# Derivatives: Logarithmic Function help

## Homework Statement

Find an equation of the tangent line to the curve
$$\displaystyle \Large y = (2 x^2+5 )\ln (4 x^2-3 )+7$$
when x = 1.

## Homework Equations

$$\displaystyle \Large y = f'(x_0)(x-x_0)+f(x_0).$$

## The Attempt at a Solution

the fact that the tangent line to the curve y = f(x) when x = a is given by
$$\displaystyle \Large y = f'(x_0)(x-x_0)+f(x_0).$$ and a=1

f(1) = 7
f'(1) = 48
tangent line => y=48x-41
right?

this is how i did it:
f(1) = 7 (just plug in the number in f(x)
for f'(1),
i did:
$$\displaystyle \Large dy/dx = 4x\ln (4 x^2-3 )+(1/(4 x^2-3 ) )* 8x * (2 x^2+5 )$$
and pluged in 1 and got 48.

then found the tangent line by doing y=mx+b ==> y=48x+b ==> 7=48*1+b ==> b= -41
y=48x-41

is everything correct so far?

Mark44
Mentor
Everything looks fine, but I didn't check all of your arithmetic.
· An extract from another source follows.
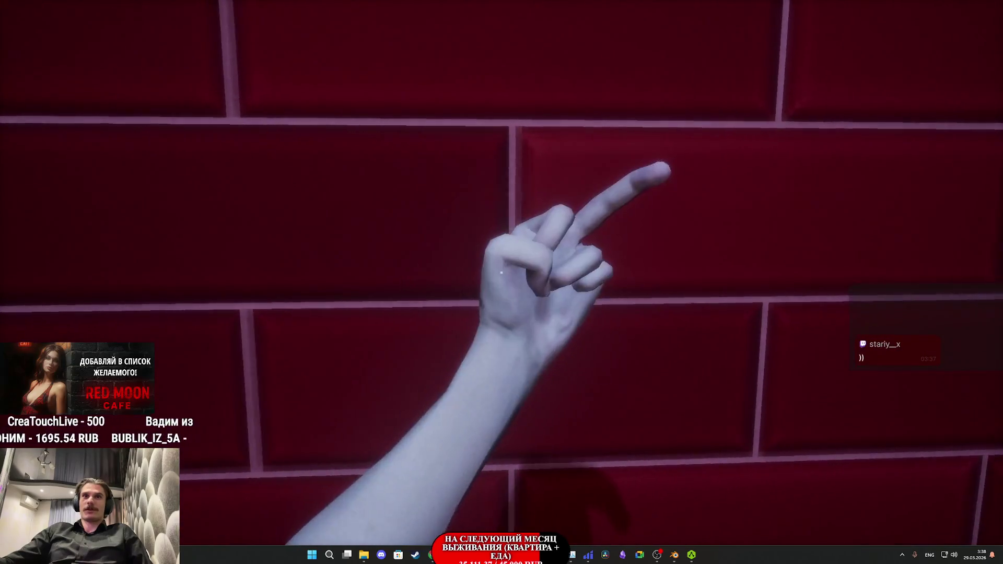
# Step: Walk back along the counter to the register and take the Latte +Sugar 250 RUB order
pyautogui.press('w')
Your value for f(1) is correct and your derivative is correct, but I didn't confirm it for f'(1).

I get another number for f'(1), not 48.

I get another number for f'(1), not 48.

omg.. what a stupid mistake... bhahaha, its 56 actually..
kk i got it lol.
thanks!